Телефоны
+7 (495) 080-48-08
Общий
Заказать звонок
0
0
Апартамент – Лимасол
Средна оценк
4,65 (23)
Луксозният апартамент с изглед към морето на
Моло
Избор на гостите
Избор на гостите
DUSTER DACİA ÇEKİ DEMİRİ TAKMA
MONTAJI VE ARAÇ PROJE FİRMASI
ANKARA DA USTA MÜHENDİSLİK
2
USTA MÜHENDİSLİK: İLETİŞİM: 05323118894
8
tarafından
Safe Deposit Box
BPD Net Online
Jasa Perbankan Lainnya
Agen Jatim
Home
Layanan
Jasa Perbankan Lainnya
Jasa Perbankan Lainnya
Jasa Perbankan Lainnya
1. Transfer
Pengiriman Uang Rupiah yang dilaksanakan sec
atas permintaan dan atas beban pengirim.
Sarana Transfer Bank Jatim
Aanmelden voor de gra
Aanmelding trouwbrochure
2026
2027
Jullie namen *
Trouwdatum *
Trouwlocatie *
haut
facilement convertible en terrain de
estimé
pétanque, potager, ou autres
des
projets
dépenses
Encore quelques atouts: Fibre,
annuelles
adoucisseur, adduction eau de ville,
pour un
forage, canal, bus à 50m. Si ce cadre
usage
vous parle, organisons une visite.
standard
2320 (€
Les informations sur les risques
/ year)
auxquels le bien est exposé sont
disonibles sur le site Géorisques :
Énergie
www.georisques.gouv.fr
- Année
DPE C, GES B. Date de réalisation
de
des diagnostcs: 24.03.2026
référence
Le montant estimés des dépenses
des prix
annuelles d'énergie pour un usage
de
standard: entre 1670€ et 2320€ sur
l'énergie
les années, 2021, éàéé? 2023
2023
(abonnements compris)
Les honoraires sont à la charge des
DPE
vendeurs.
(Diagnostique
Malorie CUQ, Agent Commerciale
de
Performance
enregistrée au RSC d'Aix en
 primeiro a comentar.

----

◆ **Work to be completed**:
Arrange the lines from the start of the records up to and including the line with "Pengiriman Uang Rupiah yang dilaksanakan sec" as a JSON list of strings, one string per line, leaving out any blank lines.

◆ **Solution to the exercise**:
[
  "Телефоны",
  "+7 (495) 080-48-08",
  "Общий",
  "Заказать звонок",
  "0",
  "0",
  "Апартамент – Лимасол",
  "Средна оценк",
  "4,65 (23)",
  "Луксозният апартамент с изглед към морето на",
  "Моло",
  "Избор на гостите",
  "Избор на гостите",
  "DUSTER DACİA ÇEKİ DEMİRİ TAKMA",
  "MONTAJI VE ARAÇ PROJE FİRMASI",
  "ANKARA DA USTA MÜHENDİSLİK",
  "2",
  "USTA MÜHENDİSLİK: İLETİŞİM: 05323118894",
  "8",
  "tarafından",
  "Safe Deposit Box",
  "BPD Net Online",
  "Jasa Perbankan Lainnya",
  "Agen Jatim",
  "Home",
  "Layanan",
  "Jasa Perbankan Lainnya",
  "Jasa Perbankan Lainnya",
  "Jasa Perbankan Lainnya",
  "1. Transfer",
  "Pengiriman Uang Rupiah yang dilaksanakan sec"
]